Following these first reports, we showed that in chronic experimental autoimmune encephalomyelitis (EAE), persistent CNS inflammation impaired the proliferative and migratory properties of SVZ-resident stem cells, leading to significant accumulation of non-migratory neuroblasts within the SVZ.5 However, when challenged within a relapsing-remitting EAE model, the SVZ stem cell compartment underwent significant acute increase of proliferation, migration and oligodendrogenic potential. This was lost along with progression towards more chronic disease stages. Interestingly, activated microglial cells were found closely associated with CNS stem and progenitor cells in the dysfunctional EAE SVZ, and delayed (i.e., started 20 days after immunization) treatment with the microglial modulator minocycline reduced the number of microglia while increasing the proliferation in the SVZ.6

These data indicate that adult neural stem cell physiology is greatly influenced by the cross-talk between the immune system and the CNS, and suggest that both states of persistent, hyper- or underactivation (e.g., under immune deficiencies) of the immune system may lead to dysfunction of the CNS stem cell compartments.

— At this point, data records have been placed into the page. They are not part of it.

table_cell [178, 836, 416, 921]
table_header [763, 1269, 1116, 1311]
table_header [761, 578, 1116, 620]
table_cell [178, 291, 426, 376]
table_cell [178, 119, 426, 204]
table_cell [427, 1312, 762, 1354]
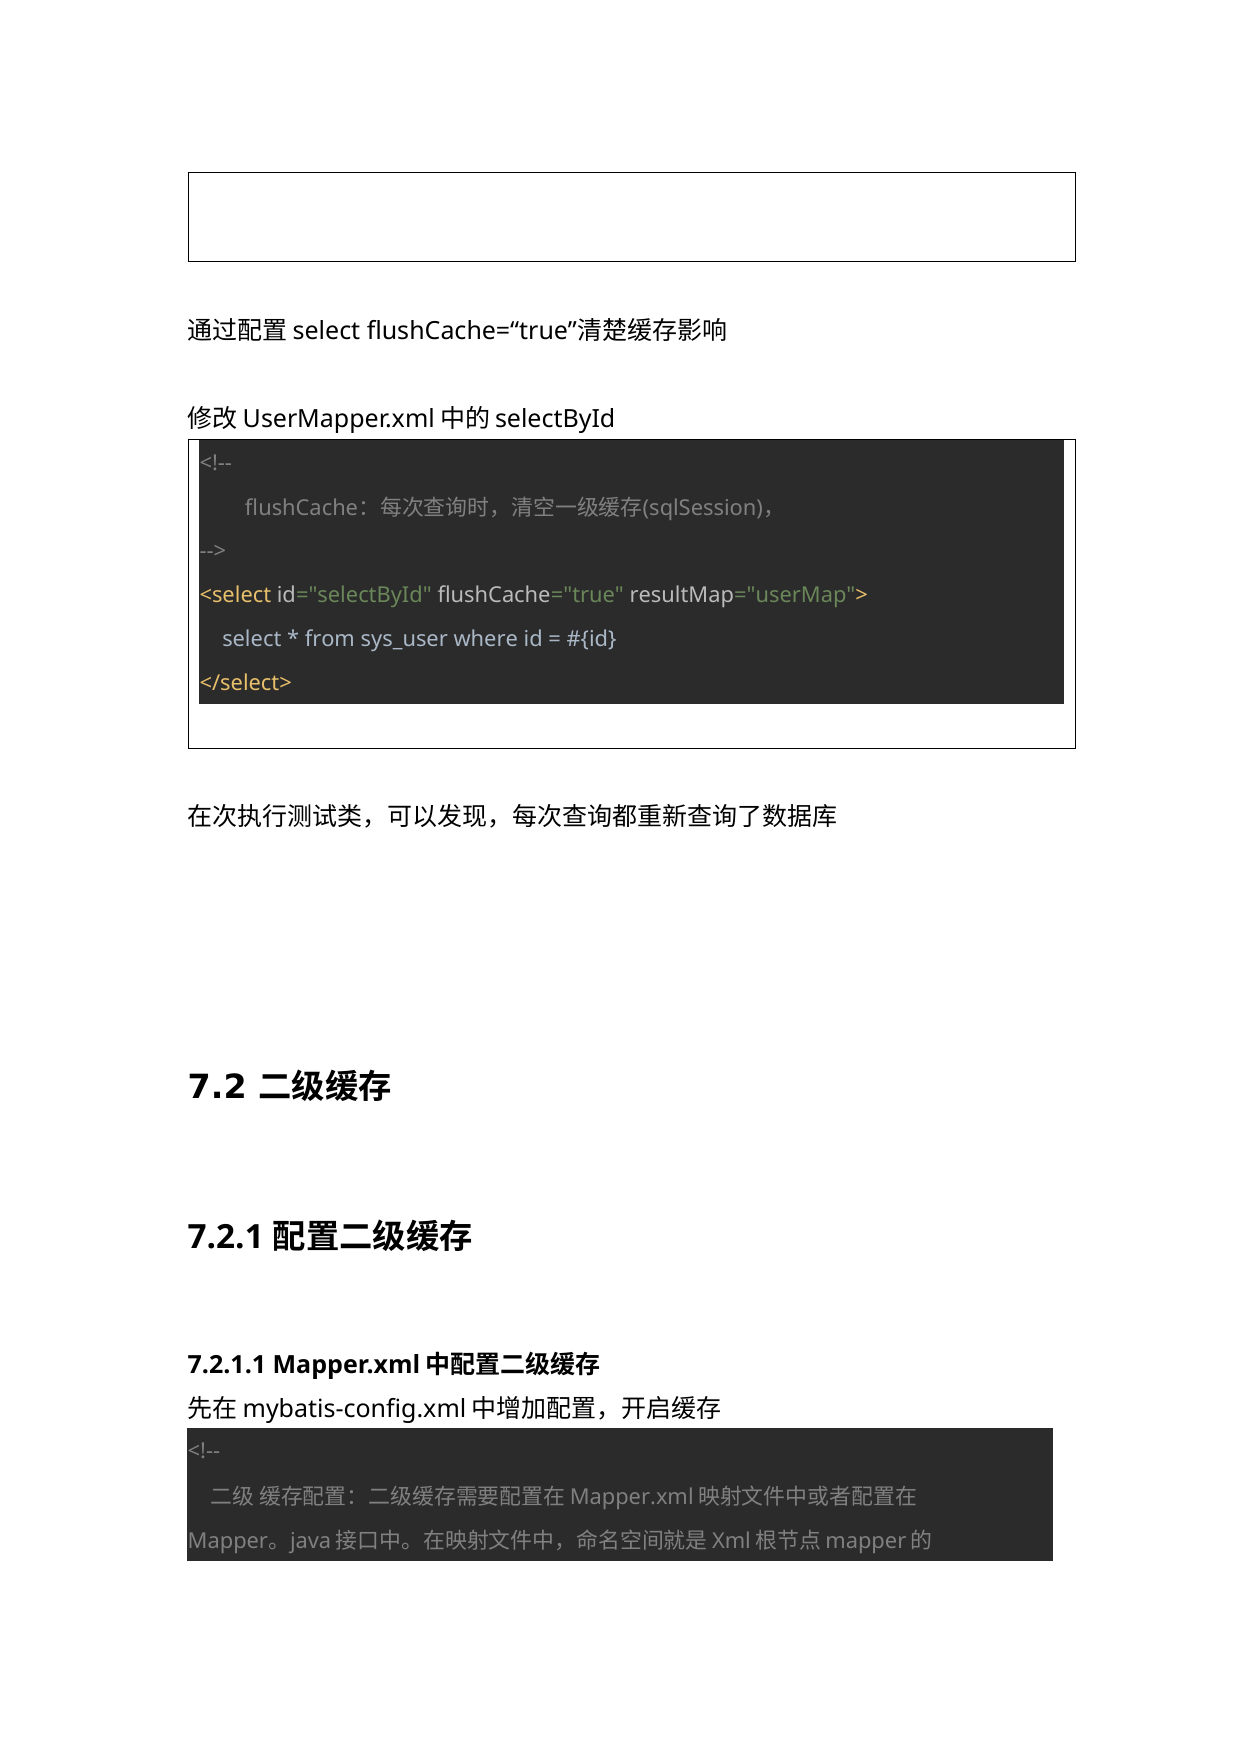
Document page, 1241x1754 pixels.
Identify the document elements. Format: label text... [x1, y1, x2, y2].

text 7.2.1.1 Mapper.xml中配置二级缓存 [187, 1340, 1053, 1384]
subtitle 7.2.1 配置二级缓存 [187, 1190, 1053, 1278]
text 在次执行测试类，可以发现，每次查询都重新查询了数据库 [187, 793, 1053, 837]
text 先在mybatis-config.xml中增加配置，开启缓存 [187, 1384, 1053, 1428]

Beyond the holistic (but true) view that soluble factors released by immune cells greatly affect stem cells, there is also parallel evidence that CNS stem cells express functional immune-like molecules, such as cell adhesion molecules, chemokine receptors and Toll-like receptors (TLRs), that enable them to interact with the inflamed CNS microenvironment. Interestingly, TLR2 and 4 also orchestrate proliferation and differentiation of CNS stem cells, with TLR2 being a positive regulator of neurogenesis only and TLR4 acting as a negative regulator of both proliferation and neurogenesis.7

COX-1 is another very interesting candidate to study when looking at neuro-immune interactions at prototypical CNS stem cell niches. A previous study from Bosetti and colleagues investigated the critical role of COX-1 in the neuroinflammatory response to intracerebroventricular LPs and established that either gene ablation or pharmacological inhibition of COX-1 significantly reduced microglial activation, release of pro-inflammatory and oxidative stress mediators as well as blood-brain barrier disruption and recruitment of peripheral leukocytes.8

In a previous issue of Cell Cycle, Russo and colleagues revealed a role of COX-1 in the impairment of hippocampal neurogenesis and proliferation following LPs-induced inflammation. The authors showed that LPs reduces progenitor proliferation and neurogenesis in wild-type but not in COX-1−/− mice, pointing to an essential role for COX-1 in propagating the inflammatory response and modulating the neurogenic niche.9 Hence, COX-1 emerges as a potential therapeutic target in inflammatory neurodegenerative diseases. Intriguingly, the epidemiological data indicating that non-steroidal anti-inflammatory drugs (NSAIDs) can affect the pathophysiology of major inflammation-driven neurodegenerative diseases, such as Alzheimer disease and multiple sclerosis, indirectly suggest that some of their protective effects may be related to COX-1 inhibition.8 Further investigations will be required to elucidate the downstream effectors of this modulation of neurogenesis and how neuro-inflammation relates to the pathophysiology of neurodegenerative diseases.